Exercise set
A. From the account of Dambar's killing below, list every person named in it.
B. Answer these questions using the account of Dambar's killing below, one answer per line, marked the same way.
(i) In what year did the family show the international observer how they protected their door?
(ii) What did the family place against the door to reinforce it?
(iii) How many years in prison was the suspected police officer sentenced to?
C. Write the next part of the account of Dambar's killing below, starting after its last sentence.

Selected excerpt
[BEGIN]

From that date onwards and due to the family’s insistence on an autopsy and their protests for the murder of Dambar, the Moroccan occupation police began to constantly harass the family and encircle their home, sometimes with incursions into the home resulting in injuries among family members. Several of the walls of the house have marks of shots and the family showed in 2014 to the international observer, Isabel Lourenço, how they had to close the door of the house and then put a tree trunk to reinforce the door to give the family time to dress, in particular children and women, before the various nocturnal incursions of the occupying forces that acted with extreme violence.
The police officer suspected of having committed the murder was sentenced to 15 years in prison on 12-10-2011. The family was not allowed to attend the trial. The judge denied that an autopsy was carried out and only policemanJamal Takermcht was charged. The judges final sentencing denied any responsibility or involvement on the part of the Moroccan state.

[END]

Listed records

[BEGIN]

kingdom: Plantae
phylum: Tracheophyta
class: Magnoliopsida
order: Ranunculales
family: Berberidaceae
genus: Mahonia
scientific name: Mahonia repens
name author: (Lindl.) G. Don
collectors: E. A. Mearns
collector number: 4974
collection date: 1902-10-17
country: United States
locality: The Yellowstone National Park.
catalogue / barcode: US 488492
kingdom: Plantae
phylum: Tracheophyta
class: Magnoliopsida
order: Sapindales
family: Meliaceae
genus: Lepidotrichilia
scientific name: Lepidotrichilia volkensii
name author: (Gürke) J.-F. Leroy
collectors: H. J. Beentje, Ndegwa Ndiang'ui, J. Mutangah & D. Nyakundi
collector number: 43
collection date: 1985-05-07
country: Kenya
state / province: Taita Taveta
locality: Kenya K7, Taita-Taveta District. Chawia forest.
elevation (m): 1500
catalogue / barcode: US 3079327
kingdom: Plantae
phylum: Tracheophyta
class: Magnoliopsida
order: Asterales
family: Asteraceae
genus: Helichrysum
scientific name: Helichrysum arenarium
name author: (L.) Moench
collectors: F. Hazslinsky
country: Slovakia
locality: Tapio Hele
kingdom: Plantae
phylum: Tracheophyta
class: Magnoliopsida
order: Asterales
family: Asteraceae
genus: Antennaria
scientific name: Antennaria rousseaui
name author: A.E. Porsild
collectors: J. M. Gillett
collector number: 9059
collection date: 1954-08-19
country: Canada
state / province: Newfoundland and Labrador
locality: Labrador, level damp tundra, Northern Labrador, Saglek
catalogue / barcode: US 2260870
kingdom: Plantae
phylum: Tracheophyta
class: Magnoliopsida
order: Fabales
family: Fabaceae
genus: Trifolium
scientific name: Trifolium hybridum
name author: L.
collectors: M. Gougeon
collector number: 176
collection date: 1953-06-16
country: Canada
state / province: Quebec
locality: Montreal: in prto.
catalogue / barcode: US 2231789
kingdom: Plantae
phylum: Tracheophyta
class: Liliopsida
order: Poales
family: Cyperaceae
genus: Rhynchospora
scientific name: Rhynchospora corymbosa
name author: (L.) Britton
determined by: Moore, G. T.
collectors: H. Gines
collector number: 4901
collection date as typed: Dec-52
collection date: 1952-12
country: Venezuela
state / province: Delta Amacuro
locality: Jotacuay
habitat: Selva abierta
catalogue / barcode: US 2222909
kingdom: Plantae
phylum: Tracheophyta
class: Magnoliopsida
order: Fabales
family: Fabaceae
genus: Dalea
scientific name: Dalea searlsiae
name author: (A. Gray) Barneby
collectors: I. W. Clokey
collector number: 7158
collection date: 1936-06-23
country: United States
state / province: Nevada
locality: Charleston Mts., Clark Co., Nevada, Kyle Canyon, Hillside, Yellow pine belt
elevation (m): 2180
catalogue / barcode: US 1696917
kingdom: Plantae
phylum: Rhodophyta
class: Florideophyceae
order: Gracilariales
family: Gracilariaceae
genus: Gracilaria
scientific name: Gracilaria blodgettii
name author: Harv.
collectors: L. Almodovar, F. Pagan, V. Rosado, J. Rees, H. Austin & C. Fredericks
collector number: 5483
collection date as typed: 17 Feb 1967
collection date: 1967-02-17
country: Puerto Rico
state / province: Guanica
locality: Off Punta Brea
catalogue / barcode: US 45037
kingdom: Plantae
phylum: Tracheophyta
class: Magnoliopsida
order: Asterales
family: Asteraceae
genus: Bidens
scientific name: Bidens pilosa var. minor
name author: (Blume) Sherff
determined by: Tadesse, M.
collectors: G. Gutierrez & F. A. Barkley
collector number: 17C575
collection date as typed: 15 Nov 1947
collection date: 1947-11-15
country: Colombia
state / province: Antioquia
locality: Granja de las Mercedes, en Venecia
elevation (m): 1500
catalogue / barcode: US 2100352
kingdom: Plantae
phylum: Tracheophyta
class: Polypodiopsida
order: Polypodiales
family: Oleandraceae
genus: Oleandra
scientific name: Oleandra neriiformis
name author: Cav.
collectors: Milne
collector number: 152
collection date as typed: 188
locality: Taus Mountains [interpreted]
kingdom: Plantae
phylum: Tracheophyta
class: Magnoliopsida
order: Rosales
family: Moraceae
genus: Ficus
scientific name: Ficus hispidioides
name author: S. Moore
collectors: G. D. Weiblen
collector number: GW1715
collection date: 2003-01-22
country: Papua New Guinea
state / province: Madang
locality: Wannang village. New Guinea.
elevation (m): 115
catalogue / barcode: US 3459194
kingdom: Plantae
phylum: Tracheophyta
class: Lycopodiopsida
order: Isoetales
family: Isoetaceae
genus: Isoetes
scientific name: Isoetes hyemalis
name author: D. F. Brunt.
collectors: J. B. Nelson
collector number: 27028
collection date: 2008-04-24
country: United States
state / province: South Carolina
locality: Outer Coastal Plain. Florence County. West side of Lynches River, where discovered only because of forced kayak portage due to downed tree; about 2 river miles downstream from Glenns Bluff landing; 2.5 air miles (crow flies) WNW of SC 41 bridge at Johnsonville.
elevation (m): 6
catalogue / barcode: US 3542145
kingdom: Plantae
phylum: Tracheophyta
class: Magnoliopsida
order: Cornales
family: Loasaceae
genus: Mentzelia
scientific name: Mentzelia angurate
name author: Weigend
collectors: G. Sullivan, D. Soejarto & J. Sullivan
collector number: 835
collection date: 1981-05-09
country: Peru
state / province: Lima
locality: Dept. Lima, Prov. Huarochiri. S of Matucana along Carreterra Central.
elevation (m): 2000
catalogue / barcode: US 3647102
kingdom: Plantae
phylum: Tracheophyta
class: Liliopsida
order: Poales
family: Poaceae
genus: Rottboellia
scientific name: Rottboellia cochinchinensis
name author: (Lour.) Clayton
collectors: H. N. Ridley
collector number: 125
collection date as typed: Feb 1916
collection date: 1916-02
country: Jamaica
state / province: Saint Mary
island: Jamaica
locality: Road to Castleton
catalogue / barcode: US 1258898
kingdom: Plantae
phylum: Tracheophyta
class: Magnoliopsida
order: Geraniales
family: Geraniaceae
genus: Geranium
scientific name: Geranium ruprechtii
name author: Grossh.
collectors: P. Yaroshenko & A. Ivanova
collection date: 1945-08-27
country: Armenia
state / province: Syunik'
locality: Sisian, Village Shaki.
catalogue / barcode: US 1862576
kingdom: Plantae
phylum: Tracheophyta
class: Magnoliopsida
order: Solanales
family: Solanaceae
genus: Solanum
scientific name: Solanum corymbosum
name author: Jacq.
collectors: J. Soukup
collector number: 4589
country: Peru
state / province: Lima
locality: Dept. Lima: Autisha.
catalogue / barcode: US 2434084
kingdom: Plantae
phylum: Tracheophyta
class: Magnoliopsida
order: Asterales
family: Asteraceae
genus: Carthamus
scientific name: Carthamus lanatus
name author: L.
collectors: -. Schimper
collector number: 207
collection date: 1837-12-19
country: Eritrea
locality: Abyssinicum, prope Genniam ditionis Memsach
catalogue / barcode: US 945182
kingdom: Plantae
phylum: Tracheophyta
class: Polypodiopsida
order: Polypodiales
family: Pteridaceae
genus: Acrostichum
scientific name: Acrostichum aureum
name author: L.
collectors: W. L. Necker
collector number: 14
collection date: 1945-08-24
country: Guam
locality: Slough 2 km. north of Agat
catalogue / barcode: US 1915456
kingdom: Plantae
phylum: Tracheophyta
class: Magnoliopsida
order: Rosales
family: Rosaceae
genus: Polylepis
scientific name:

[END]

Answers to the problems
A.
Dambar
Isabel Lourenço
Jamal Takermcht

B.
(i) 2014
(ii) A tree trunk
(iii) 15 years

C.
The family has suffered daily reprisals since the death of Said Dambar due to the denunciations they have made at all international levels. This is yet another example of the Moroccan terror regime. Dambar was assassinated just over a month after the dismantling of the protest camp of Gdeim Izik, when the Moroccan authorities exercised particular repression on the Saharawi population in the face of the silence of the international community and especially MINURSO – the “peace” mission of the Nations United on the ground.